Always wanted a pair of these great speakers. A few years ago someone was selling a pair with every replaceable woofer and tweeter as spares. Should have jumped on the chance. Nice to see Mr. Norton still using his.

stasis05's picture

This was a great review, but I really wish the reviewer had been given more opportunities to explore the features--no opinions on either of the phono inputs, no trying it out with even more high end speakers to see how it compares to integrated amps two or three times its price, etc. Seems like the reviewer was forced to review it based on a stereotype of Anthem as a home AV brand first, audiophile-brand second. I would have loved to see how it stacked up against a Mark Levinson or Pass Labs Integrated to see if it could hold its own.

funambulistic's picture

I would also like to see how these integrated amps, in this relative price range, that have bass management/room correction (Anthem, Parasound, Outlaw, Classe) perform in a 2.1 configuration. I know a lot of stereo only folks that round out their systems with a subwoofer or two (including myself). I believe the only recent review of an integrated (receiver, actually) that incorporated subwoofers was that of the Arcam FMJ SR250, written by Mr. Rubinson

audiodoctornj's picture

Dear Mr. Norton, thank you for your insightful review of the STR. I do believe you summed up the STR nicely. We feel that the Anthem STR is an excellent piece for the money with a very clean detailed presentation even without using ARC.

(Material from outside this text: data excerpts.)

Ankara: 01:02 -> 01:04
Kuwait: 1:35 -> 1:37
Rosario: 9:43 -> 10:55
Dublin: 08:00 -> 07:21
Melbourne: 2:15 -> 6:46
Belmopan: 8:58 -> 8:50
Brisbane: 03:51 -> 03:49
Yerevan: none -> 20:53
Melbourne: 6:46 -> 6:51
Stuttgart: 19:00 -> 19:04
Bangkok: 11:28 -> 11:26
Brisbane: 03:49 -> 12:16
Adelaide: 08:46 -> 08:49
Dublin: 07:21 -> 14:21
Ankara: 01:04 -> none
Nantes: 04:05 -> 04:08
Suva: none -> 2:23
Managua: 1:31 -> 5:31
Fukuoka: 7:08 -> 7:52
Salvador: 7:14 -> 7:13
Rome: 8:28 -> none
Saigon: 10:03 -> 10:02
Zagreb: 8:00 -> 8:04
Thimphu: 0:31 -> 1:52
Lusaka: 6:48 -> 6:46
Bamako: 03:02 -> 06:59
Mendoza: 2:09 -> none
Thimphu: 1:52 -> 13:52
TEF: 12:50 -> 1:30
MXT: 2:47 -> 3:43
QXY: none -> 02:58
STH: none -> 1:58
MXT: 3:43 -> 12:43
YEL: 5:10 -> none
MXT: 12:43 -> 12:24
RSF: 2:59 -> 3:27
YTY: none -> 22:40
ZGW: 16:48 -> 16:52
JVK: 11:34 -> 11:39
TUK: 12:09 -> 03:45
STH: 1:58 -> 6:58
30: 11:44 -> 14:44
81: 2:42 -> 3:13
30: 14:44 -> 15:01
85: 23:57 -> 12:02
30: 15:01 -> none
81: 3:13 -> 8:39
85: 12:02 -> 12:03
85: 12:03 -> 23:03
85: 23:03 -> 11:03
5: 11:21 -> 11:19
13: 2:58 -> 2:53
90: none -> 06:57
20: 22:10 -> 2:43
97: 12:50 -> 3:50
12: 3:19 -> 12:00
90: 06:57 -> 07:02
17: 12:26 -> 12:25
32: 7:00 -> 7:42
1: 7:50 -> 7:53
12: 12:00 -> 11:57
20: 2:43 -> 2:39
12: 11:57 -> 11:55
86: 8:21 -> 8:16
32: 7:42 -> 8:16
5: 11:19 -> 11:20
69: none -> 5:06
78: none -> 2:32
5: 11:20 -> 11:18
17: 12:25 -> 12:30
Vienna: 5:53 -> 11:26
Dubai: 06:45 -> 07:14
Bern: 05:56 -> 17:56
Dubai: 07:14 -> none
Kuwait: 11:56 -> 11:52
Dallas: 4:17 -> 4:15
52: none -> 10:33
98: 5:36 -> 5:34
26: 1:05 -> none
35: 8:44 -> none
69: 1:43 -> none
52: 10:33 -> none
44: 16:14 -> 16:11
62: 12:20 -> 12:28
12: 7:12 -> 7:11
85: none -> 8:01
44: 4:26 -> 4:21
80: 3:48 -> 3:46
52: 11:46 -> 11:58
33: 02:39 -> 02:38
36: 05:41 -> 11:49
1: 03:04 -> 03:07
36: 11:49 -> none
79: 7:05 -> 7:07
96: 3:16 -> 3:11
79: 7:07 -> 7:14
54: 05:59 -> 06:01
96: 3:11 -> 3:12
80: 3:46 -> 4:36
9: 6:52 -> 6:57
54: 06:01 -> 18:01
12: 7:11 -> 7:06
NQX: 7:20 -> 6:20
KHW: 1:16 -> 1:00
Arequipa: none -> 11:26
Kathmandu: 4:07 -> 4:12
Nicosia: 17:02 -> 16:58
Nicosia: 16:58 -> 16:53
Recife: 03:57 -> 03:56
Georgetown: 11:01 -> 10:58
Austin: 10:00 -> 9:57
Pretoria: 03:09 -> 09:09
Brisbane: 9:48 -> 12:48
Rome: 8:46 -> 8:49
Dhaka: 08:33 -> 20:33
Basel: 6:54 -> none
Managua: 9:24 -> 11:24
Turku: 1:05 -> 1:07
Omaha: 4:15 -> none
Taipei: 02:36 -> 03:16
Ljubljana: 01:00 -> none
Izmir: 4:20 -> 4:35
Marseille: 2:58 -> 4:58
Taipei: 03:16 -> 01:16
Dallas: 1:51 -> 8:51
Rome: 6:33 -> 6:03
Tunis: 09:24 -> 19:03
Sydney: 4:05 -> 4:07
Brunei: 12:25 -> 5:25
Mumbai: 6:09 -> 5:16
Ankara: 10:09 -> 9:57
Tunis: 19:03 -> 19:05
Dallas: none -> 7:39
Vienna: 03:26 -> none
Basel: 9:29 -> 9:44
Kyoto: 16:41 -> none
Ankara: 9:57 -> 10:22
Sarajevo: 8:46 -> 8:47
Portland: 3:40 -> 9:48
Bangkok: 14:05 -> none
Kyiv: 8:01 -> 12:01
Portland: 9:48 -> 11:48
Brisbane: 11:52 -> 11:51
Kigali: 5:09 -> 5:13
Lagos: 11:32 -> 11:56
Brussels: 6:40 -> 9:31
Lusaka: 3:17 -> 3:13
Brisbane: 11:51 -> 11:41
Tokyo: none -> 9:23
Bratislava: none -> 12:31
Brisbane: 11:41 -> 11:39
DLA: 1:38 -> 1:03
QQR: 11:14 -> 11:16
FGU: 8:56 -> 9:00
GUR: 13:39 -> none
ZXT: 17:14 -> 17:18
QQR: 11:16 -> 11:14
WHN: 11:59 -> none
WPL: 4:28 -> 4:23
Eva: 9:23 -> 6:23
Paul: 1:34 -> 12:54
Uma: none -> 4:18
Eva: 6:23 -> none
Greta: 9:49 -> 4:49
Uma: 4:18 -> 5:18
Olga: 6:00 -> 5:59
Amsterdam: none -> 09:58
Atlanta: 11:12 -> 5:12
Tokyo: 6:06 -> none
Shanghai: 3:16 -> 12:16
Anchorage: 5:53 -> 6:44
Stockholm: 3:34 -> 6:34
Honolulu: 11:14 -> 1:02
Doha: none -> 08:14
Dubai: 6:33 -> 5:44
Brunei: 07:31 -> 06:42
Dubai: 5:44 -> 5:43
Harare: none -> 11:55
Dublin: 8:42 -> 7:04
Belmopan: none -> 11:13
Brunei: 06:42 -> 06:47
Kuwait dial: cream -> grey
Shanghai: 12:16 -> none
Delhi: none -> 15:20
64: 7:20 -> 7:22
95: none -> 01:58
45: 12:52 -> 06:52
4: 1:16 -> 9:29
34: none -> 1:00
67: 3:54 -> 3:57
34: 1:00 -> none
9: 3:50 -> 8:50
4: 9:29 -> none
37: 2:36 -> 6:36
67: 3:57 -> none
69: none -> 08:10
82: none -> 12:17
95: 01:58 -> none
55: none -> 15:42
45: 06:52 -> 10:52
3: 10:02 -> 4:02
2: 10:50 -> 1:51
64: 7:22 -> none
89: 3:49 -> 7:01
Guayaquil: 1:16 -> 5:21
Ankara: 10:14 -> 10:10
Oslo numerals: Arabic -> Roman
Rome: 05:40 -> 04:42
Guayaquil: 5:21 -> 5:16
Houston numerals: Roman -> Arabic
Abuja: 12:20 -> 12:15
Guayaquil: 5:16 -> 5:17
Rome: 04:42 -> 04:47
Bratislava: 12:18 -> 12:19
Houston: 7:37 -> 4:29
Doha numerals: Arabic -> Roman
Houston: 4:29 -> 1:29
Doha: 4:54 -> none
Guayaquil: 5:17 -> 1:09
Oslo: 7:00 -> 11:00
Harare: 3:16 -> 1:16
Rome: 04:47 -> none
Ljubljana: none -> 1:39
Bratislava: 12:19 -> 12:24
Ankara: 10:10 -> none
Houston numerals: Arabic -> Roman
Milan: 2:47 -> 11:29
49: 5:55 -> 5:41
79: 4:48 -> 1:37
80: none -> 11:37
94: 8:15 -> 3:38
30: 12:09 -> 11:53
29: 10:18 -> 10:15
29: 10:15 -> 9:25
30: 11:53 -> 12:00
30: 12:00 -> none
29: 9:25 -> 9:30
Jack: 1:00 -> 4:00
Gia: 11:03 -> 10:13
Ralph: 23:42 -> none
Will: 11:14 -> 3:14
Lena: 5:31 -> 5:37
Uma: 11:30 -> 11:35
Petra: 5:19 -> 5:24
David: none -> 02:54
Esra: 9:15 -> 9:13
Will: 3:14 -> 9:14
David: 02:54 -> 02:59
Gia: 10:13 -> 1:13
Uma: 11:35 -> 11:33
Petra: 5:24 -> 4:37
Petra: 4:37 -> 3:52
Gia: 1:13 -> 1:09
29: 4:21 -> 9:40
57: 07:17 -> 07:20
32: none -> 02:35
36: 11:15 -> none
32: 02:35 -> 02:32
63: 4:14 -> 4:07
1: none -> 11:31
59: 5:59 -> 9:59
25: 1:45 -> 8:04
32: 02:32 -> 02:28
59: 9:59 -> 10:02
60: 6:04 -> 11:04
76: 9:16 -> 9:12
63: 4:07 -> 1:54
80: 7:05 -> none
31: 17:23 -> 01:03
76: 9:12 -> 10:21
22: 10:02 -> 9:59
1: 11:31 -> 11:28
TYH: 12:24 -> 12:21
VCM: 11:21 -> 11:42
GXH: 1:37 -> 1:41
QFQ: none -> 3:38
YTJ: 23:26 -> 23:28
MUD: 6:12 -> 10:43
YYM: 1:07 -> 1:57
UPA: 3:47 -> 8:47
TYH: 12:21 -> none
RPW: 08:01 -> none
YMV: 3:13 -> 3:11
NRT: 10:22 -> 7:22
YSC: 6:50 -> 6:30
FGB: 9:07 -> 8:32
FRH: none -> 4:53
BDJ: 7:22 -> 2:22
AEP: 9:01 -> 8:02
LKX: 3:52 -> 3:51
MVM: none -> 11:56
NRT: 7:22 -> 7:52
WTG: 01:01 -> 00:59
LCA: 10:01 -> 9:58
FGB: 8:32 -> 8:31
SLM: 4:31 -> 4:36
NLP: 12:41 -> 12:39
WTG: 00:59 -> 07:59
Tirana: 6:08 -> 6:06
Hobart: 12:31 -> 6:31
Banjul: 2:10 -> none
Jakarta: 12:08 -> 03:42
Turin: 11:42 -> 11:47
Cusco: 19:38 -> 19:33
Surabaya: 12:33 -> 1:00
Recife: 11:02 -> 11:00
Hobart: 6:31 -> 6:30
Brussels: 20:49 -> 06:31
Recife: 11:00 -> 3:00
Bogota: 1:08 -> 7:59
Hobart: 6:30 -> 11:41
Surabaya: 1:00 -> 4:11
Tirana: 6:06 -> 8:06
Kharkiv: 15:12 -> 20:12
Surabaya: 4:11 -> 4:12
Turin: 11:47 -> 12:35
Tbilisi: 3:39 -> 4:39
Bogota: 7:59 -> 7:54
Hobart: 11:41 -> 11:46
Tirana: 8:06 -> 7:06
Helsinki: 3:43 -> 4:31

When you combine the STR's excellent power amplifier stage, a state of the art Room Correction system, a very capable dac stage, and a phono stage for a very reasonable $4,500.00 the STR should be on anyone's list to check out.

Howerver, the real shocker is the more expensive STR series amplifer and preamp/dac at $10k. The STR amplifier and preamp/dac just has an even more liquid overall presenation, while improving upon all aspects of the integrated amplifier.

You have to spend considerably more money than the STR separates to really move into higher quality sound, so the gentleman who asked about other brands, the new Anthem STR series products are really good sounding and are very competitive with any of the major audiophile brands.

Dave Lalin, owner, Audio Doctor NJ

NPRlistner's picture

I am trying to decide between these two to run a pair of 4 ohm speakers at 90db sensitivity. I use a Lumin D2 for streaming. What are your thoughts Dave?